Discovery of a New Intermediate Enables One‐Step Deposition of High‐Quality Perovskite Films via Solvent Engineering
Chen Hu, Sunil B. Shivarudraiah, Herman H. Y. Sung, Ian D. Williams, Jonathan E. Halpert, Shihe Yang
Abstract
Bromide‐based organo‐metal halide perovskites have shown great potential for use in tandem solar cells (SCs), light‐emitting diodes (LEDs), and photodetectors. Herein, a new protocol using a one‐step deposition method for producing formamidinium lead bromide (FAPbBr 3 ) perovskites is reported, which features a solvent‐engineered intermediate phase to achieve superior films. For the first time, a FABr–PbBr 2 –DMSO intermediate is identified and single crystals of the same intermediate compound are synthesized.
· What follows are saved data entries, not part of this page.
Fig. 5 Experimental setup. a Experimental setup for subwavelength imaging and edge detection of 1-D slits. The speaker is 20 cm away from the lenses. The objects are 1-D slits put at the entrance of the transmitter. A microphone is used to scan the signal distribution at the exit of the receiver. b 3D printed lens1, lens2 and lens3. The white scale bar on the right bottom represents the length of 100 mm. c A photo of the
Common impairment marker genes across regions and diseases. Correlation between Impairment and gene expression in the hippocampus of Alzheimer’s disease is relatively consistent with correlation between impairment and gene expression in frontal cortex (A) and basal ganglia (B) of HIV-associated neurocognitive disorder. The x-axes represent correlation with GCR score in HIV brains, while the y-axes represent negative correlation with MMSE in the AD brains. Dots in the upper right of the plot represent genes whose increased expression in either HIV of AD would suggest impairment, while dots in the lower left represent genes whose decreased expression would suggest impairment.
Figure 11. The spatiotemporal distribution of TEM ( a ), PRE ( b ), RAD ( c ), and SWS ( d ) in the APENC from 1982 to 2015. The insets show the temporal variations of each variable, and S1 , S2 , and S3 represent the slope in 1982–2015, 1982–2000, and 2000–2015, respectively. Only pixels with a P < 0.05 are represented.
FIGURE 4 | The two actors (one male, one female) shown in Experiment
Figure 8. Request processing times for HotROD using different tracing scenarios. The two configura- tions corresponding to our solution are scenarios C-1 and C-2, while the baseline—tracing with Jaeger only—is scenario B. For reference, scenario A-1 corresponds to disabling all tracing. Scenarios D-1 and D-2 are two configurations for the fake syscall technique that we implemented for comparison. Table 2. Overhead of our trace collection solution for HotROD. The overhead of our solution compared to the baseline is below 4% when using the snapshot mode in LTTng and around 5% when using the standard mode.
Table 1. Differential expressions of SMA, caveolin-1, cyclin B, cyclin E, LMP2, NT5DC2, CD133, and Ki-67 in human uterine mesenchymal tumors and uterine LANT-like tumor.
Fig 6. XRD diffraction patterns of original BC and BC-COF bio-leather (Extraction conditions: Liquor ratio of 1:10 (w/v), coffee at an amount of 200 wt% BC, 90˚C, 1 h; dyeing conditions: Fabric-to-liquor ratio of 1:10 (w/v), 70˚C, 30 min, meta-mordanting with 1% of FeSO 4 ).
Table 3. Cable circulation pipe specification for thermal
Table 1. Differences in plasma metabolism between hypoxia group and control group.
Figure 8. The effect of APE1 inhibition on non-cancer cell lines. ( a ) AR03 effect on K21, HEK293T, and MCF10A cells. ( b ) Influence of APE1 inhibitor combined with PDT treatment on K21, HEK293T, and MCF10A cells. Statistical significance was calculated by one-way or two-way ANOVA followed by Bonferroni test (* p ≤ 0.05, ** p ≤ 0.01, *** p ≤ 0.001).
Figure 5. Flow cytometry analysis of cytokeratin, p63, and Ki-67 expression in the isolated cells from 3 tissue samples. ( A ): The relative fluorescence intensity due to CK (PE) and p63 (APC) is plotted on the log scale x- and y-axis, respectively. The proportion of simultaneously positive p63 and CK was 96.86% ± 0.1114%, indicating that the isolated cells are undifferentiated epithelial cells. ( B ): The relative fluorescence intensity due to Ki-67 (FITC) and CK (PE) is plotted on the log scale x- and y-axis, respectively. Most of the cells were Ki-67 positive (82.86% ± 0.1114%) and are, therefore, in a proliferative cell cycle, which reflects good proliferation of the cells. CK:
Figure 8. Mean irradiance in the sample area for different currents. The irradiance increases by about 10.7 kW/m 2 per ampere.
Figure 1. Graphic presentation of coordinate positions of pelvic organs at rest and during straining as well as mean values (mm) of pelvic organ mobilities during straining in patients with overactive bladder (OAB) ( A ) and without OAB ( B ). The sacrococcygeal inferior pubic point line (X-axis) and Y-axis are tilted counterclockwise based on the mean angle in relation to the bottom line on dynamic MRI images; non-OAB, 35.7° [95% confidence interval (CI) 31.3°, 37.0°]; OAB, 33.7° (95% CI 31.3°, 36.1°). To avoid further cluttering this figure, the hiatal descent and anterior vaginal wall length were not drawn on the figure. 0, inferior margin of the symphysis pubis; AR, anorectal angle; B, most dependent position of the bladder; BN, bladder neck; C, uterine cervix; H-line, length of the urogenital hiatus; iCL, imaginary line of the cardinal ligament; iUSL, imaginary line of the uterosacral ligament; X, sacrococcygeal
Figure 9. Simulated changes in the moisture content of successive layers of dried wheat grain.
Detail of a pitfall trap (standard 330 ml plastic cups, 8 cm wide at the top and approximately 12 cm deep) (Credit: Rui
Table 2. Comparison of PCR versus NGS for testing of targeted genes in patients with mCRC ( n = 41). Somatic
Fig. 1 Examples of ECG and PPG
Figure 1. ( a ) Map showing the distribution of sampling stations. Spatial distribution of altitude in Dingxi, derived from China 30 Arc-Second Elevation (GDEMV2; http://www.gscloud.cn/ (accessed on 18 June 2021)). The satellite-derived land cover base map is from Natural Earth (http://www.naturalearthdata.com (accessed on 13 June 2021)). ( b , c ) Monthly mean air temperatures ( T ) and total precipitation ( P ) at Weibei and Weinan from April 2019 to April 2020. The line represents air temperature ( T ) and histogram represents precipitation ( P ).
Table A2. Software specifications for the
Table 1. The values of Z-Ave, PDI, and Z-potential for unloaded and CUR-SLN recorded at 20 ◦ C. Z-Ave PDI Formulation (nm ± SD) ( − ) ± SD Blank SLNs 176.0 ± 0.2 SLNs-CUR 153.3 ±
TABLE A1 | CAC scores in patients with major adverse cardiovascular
A systematic investigation of phase evolution in the film formation process reveals that DMSO enables crystallization of the FABr–PbBr 2 –DMSO intermediate and thus modulates the crystallization process of FAPbBr 3 perovskite, achieving uniform, smooth films with Volmer–Weber morphology. To prevent hole leakage arising from the larger bandgap of FAPbBr 3 than FAPbI 3 , an additional layer of Mg‐doped ZnO nanoparticles is added. As a result, inverted SCs using these solvent engineered films achieve power conversion efficiencies (PCEs) of up to 9.06%, the highest reported efficiency for inverted FAPbBr 3 perovskite devices.